FlowSieve  3.4.0
FlowSieve Coarse-Graining Documentation
Solutions to Common Problems

A description of some know issues / bugs, with solutions where available.

Known Issues


I/O

Fails to read in array / zero-dimensional variables (when should have more dimensions)

This appears to be a result of the netcdf format. The FlowSieve codebase requires netcdf-4 format.

You can check the format of your input file by calling ncdump -k <filename>. If the returned value is not "netCDF-4", then you can convert it by calling nccopy -k netCDF-4 original.nc nc4_version.nc

ALGLIB-related

alglib::ap_error

When running some of the alglib routines (interpolator, Helmholtz projections, etc), you may encounter the error message "terminate called after throwing an instance of 'alglib::ap_error'". So far, this seems to come up for two reasons

  1. not enough memory (a somewhat confusing form of memory error)
  2. as the result of NaN values.

Memory

Running the Helmholtz interpolator on large grids can be expensize, and there appears to be more MPI memory overhead / inefficient splitting than expected [ hunting this down is a to-do ]. Currents options are: use more memory ( may require more OpenMP threads ), or manually split the input files across time / depth and run the Helmholtz solver on the problems seperately.

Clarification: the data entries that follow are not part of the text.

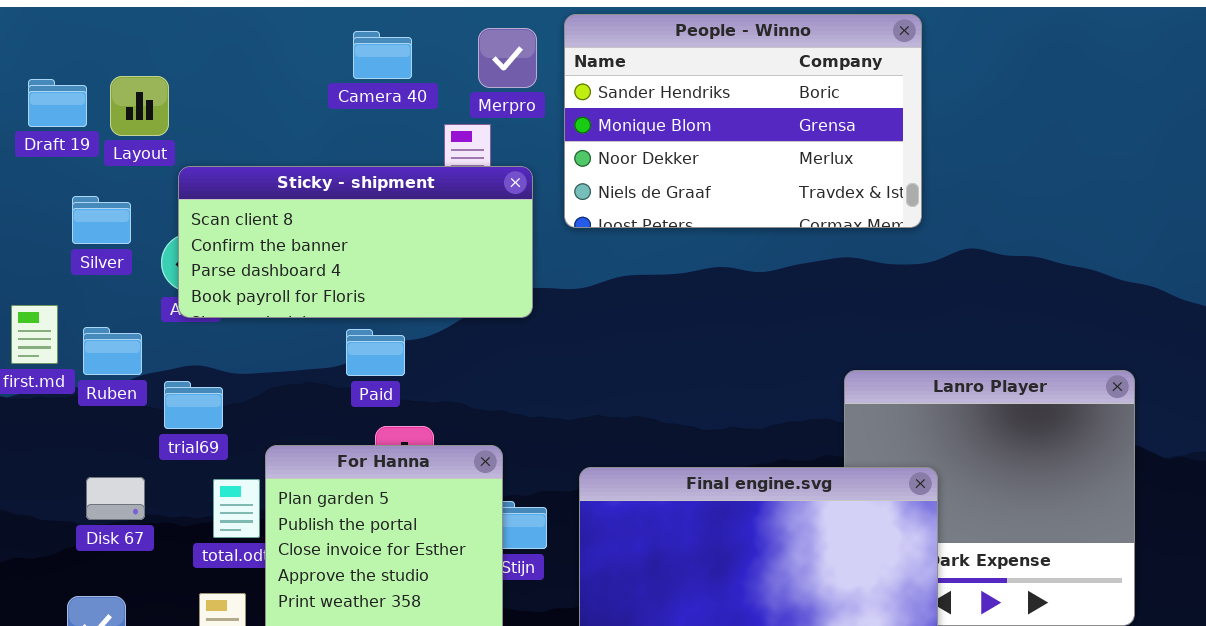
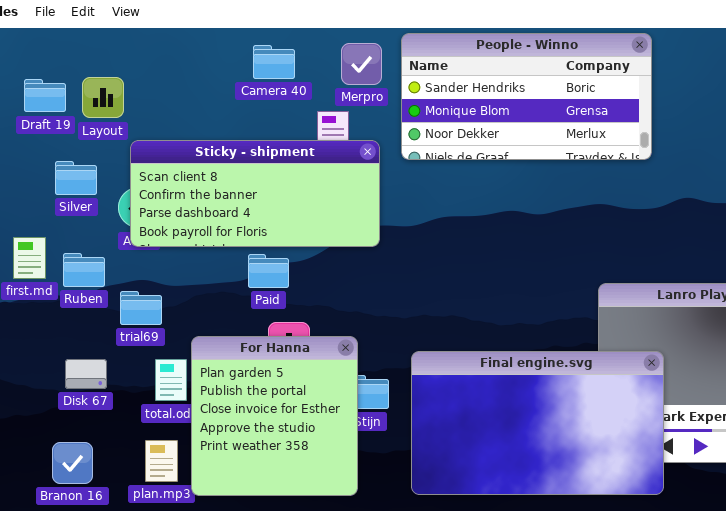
People - Winno: [564,14,922,228] -> [401,33,652,160], resized

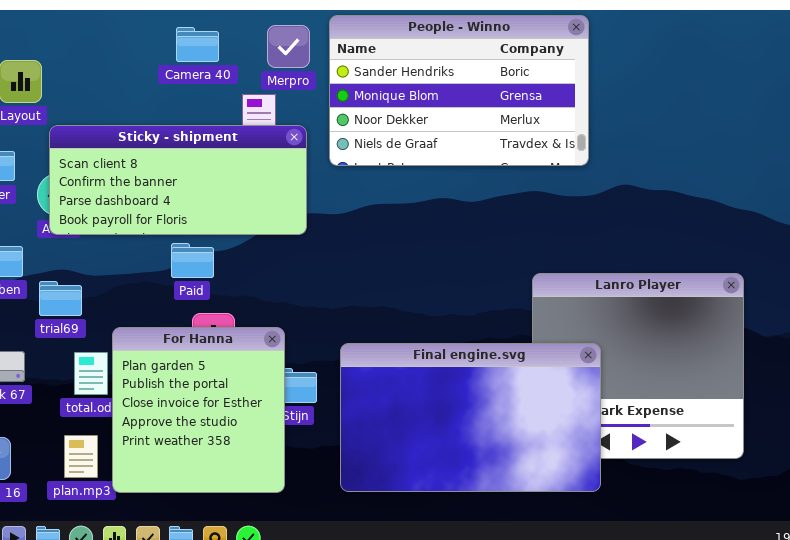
People - Winno: [401,33,652,160] -> [329,15,589,166], resized

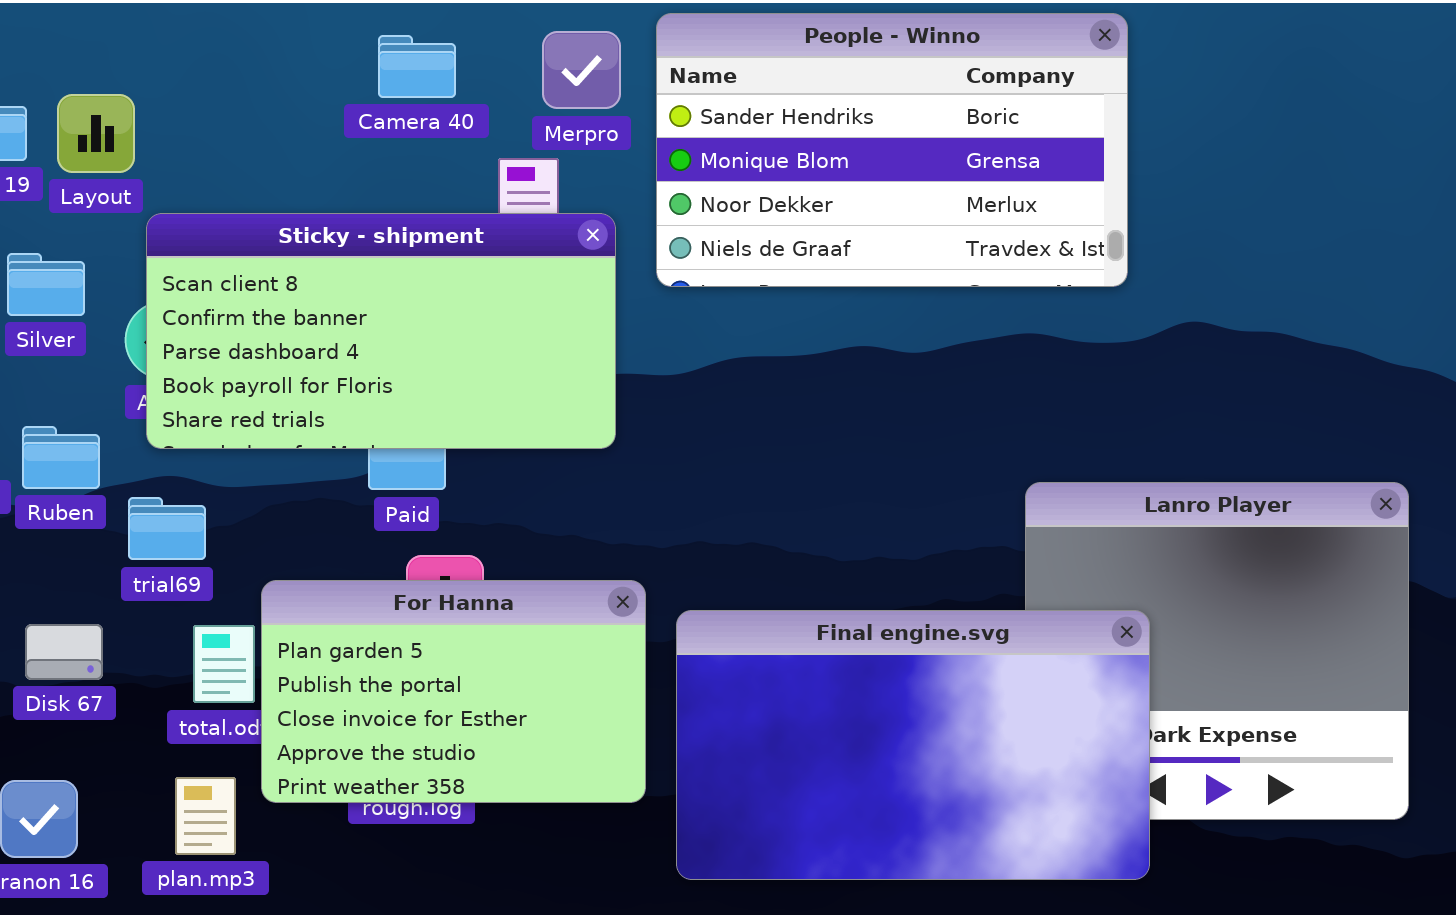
Sticky - shipment: [49,125,307,235] -> [146,213,616,449], resized
For Hanna: [112,327,285,493] -> [261,580,646,803], resized

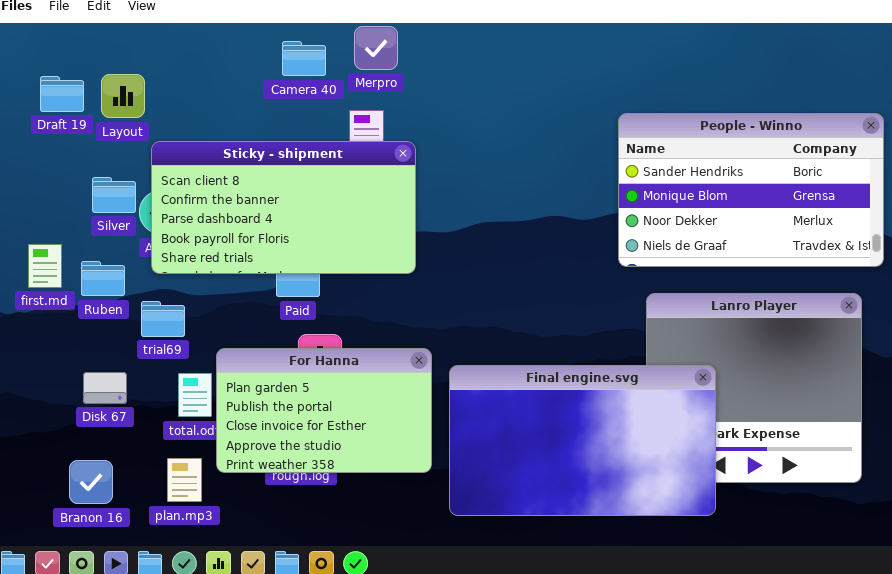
People - Winno: [656,13,1128,287] -> [618,113,884,267], moved
Merpro: [542,31,621,109] -> [354,26,398,70], moved
Silver: [7,253,85,316] -> [92,177,136,213], moved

Aplogies for the inconvenience.

NaNs

There are two main reasons that have caused this so far.

For the interpolator, this often means:

  1. The input fields (potential temparture, salinity, sea level anomaly) have different mask, which is not accounted for in the input file. (The code has been modified so as to mostly avoid this).
  2. The input fields are using unexpected units or have erroneous values. Please check variable values. (e.g. temperature should be in Celsius, salinity values should not be negative)

The output file pre_interp.nc (requires DEBUG >= 1) shows the values computed before interpolation. Checking those values may help to clarify the issue.

For the Helmholtz projection, this typically means something funky happened in matrix creation, often involving the poles

Bus error / bad file descriptor

The main time that I have encountered these errors has been a result of insufficient memory, particularly when creating the sparse matrices. Running out of available memory during the sparse matrix creation seems to cause funky pointer issues that lead to bus errors.

On large grids, the Helmholtz projectors can be memory hogs (even when using sparse systems).

On HPC systems, you can often get more memory by requesting more threads ( sometimes called tasks per cpu ). While this is inefficient since the solver is not threaded (at least, not the free version that we use), is can solve the memory problem.

If more memory is not a realistic option and you are close to having enough memory, reducing the order of the differentiation scheme will reduce the size of the differentiation stencil, thereby reducing the number of non-zero points in the sparse matrices.

And, of course, using only one time/depth point per MPI rank will reduce memory used in storage.